* _SOURCE EXCERPT_:

*****

We added an extension to YARRRML to generate RML that generates a Linked Data Event Stream (LDES). LDES specifies how to model and publish changes in documents as a stream of events. Each event, called member in LDES speak, is a version of an original document.
We provide an ldes
key in subjects
mappings
to generate necessary LDES members and metadata.
We will explain the different options for generating LDES by showing some examples. The YARRRML mappings and output are abbreviated (prefixes and sources are omitted) to focus on the relevant parts, but the complete examples can be found here.
All examples use the same input data: temperature readings from two sensors:
SensorID,Timestamp,Temperature
1,2023-01-01T08:00:00,8
2,2023-01-01T08:00:00,9
1,2023-01-01T09:00:00,9
2,2023-01-01T09:00:00,9
A basic LDES can be generated by providing just the ldes
key without values.
YARRML:
mappings:
temperature-reading:
sources: data-source
subjects:
- value: ex:$(SensorID)
ldes:
targets:
- [out.ttl~void, turtle]
po:
- [a, ex:Thermometer]
- [ex:temp, $(Temperature)]
- [ex:ts, $(Timestamp), xsd:dateTime]
Output:
<1#0>
ex:temp "8" ;
ex:ts "2023-01-01T08:00:00"^^xsd:dateTime ;
a ex:Thermometer .
<2#0>
ex:temp "9" ;
ex:ts "2023-01-01T08:00:00"^^xsd:dateTime ;
a ex:Thermometer .
ex:eventstream
a ldes:EventStream ;
tree:member <1#0>, <2#0> ;
tree:shape <shape.shacl> .
By default, the generated subject IRI is checked for uniqueness to determine if a new member needs to be generated.
In this case the subject IRI is based on the SensorID
, so there are only two members: one with id 1
and one with
id 2
.
Before diving into the details of every property, we show an example that uses all properties that define how an LDES
gets generated, except memberIdFunction
.
YARRRML:
mappings:
temperature-reading:
sources: data-source
subjects:
- value: ex:$(SensorID)
targets:
- [ out.ttl~void, turtle ]
ldes:
id: ex:myldes
# basically generate a member for each record
watchedProperties: [$(SensorID), $(Timestamp), $(Temperature)]
shape: ex:shape.shacl
timestampPath: [ex:ts, $(Timestamp), xsd:dateTime]
versionOfPath: [ex:hasVersion, ex:$(SensorID)]
po:
- [a, ex:Thermometer]
- [ex:temp, $(Temperature)]
Output:
<1#0>
ex:hasVersion <1> ;
ex:temp "8" ;
ex:ts "2023-01-01T08:00:00" ;
a ex:Thermometer .
<1#1>
ex:hasVersion <1> ;
ex:temp "9" ;
ex:ts "2023-01-01T09:00:00" ;
a ex:Thermometer .
<2#0>
ex:hasVersion <2> ;
ex:temp "9" ;
ex:ts "2023-01-01T08:00:00" ;
a ex:Thermometer .
<2#1>
ex:hasVersion <2> ;
ex:temp "9" ;
ex:ts "2023-01-01T09:00:00" ;
a ex:Thermometer .

*****

* _DATA SHOWN_:

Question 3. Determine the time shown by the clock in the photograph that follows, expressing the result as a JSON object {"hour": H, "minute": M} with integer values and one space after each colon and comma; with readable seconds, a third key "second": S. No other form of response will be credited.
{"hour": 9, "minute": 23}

*****

* _TASKS FOR THIS EXERCISE_:
**A)** In the YARRRML LDES write-up, what is checked by default to decide whether a new member needs to be generated?
**B)** Please write what comes next in the YARRRML LDES write-up, starting after its last output line.

* _PER-TASK OUTPUTS_:
**A)** The generated subject IRI is checked for uniqueness.

**B)**
ex:myldes
a ldes:EventStream ;
ldes:timestampPath ex:ts ;
ldes:versionOfPath ex:hasVersion ;
tree:member <1#0>, <1#1>, <2#0>, <2#1> ;
tree:shape <shape.shacl> .
The id
turns the IRI of the LDES EventSteam metadata to ex:myldes
.
We define a custom LDES id
and shape
IRI.
We also define a timestampPath
and a versionOfPath
and specify what member triples they generate.
The watchedProperties
key is used to define which data records end up as members in the LDES.
The watched properties, given as an array, are compared between members that would have the same subject IRI generated
by the subject value template:
- If at least one of these properties change, the generated subject IRI will be made unique and the member is added.
- If the watched properties remain the same, or if none are given:
- If the subject IRI template generates a unique IRI: add the new member.
- If the subject IRI template doesn't generate a unique IRI: discard the new member because in this case this member is considered a duplicate of a previous one.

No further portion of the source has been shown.